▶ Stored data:
★ ★ ★ ★ ★
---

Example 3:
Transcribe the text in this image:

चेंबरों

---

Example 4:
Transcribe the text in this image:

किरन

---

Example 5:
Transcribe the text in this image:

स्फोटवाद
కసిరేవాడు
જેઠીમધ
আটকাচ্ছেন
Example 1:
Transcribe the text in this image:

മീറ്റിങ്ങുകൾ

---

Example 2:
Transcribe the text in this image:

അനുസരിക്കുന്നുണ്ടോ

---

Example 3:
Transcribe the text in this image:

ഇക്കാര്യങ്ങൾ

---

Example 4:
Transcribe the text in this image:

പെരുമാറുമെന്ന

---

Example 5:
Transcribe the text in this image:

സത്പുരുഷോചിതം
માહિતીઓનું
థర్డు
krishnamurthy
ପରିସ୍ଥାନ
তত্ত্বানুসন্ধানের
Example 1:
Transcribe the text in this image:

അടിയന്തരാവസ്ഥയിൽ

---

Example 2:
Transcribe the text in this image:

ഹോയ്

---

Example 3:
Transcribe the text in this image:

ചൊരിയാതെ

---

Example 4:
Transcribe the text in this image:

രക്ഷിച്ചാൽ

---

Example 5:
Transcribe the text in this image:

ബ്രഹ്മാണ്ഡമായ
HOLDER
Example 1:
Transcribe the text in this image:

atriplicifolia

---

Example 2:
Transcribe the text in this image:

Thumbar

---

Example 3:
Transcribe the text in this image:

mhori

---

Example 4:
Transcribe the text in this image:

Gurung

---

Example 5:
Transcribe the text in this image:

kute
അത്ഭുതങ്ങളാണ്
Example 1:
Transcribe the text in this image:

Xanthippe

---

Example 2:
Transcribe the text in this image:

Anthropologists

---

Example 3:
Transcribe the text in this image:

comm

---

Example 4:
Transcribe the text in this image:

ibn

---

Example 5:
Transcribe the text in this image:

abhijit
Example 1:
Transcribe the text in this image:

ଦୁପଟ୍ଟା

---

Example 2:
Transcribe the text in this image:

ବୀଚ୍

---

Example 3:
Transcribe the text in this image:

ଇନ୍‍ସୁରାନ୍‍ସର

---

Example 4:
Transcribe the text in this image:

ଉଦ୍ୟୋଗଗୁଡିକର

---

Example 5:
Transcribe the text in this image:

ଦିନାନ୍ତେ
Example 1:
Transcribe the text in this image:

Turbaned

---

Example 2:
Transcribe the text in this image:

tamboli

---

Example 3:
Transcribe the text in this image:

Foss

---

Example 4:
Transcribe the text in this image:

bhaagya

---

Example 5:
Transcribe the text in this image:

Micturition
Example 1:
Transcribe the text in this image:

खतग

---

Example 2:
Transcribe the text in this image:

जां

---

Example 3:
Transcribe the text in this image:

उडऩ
★ ★ ★ ★ ★
▶ Requirement: Write the entries above out again, verbatim.

▶ Task output:
---

Example 3:
Transcribe the text in this image:

चेंबरों

---

Example 4:
Transcribe the text in this image:

किरन

---

Example 5:
Transcribe the text in this image:

स्फोटवाद
కసిరేవాడు
જેઠીમધ
আটকাচ্ছেন
Example 1:
Transcribe the text in this image:

മീറ്റിങ്ങുകൾ

---

Example 2:
Transcribe the text in this image:

അനുസരിക്കുന്നുണ്ടോ

---

Example 3:
Transcribe the text in this image:

ഇക്കാര്യങ്ങൾ

---

Example 4:
Transcribe the text in this image:

പെരുമാറുമെന്ന

---

Example 5:
Transcribe the text in this image:

സത്പുരുഷോചിതം
માહિતીઓનું
థర్డు
krishnamurthy
ପରିସ୍ଥାନ
তত্ত্বানুসন্ধানের
Example 1:
Transcribe the text in this image:

അടിയന്തരാവസ്ഥയിൽ

---

Example 2:
Transcribe the text in this image:

ഹോയ്

---

Example 3:
Transcribe the text in this image:

ചൊരിയാതെ

---

Example 4:
Transcribe the text in this image:

രക്ഷിച്ചാൽ

---

Example 5:
Transcribe the text in this image:

ബ്രഹ്മാണ്ഡമായ
HOLDER
Example 1:
Transcribe the text in this image:

atriplicifolia

---

Example 2:
Transcribe the text in this image:

Thumbar

---

Example 3:
Transcribe the text in this image:

mhori

---

Example 4:
Transcribe the text in this image:

Gurung

---

Example 5:
Transcribe the text in this image:

kute
അത്ഭുതങ്ങളാണ്
Example 1:
Transcribe the text in this image:

Xanthippe

---

Example 2:
Transcribe the text in this image:

Anthropologists

---

Example 3:
Transcribe the text in this image:

comm

---

Example 4:
Transcribe the text in this image:

ibn

---

Example 5:
Transcribe the text in this image:

abhijit
Example 1:
Transcribe the text in this image:

ଦୁପଟ୍ଟା

---

Example 2:
Transcribe the text in this image:

ବୀଚ୍

---

Example 3:
Transcribe the text in this image:

ଇନ୍‍ସୁରାନ୍‍ସର

---

Example 4:
Transcribe the text in this image:

ଉଦ୍ୟୋଗଗୁଡିକର

---

Example 5:
Transcribe the text in this image:

ଦିନାନ୍ତେ
Example 1:
Transcribe the text in this image:

Turbaned

---

Example 2:
Transcribe the text in this image:

tamboli

---

Example 3:
Transcribe the text in this image:

Foss

---

Example 4:
Transcribe the text in this image:

bhaagya

---

Example 5:
Transcribe the text in this image:

Micturition
Example 1:
Transcribe the text in this image:

खतग

---

Example 2:
Transcribe the text in this image:

जां

---

Example 3:
Transcribe the text in this image:

उडऩ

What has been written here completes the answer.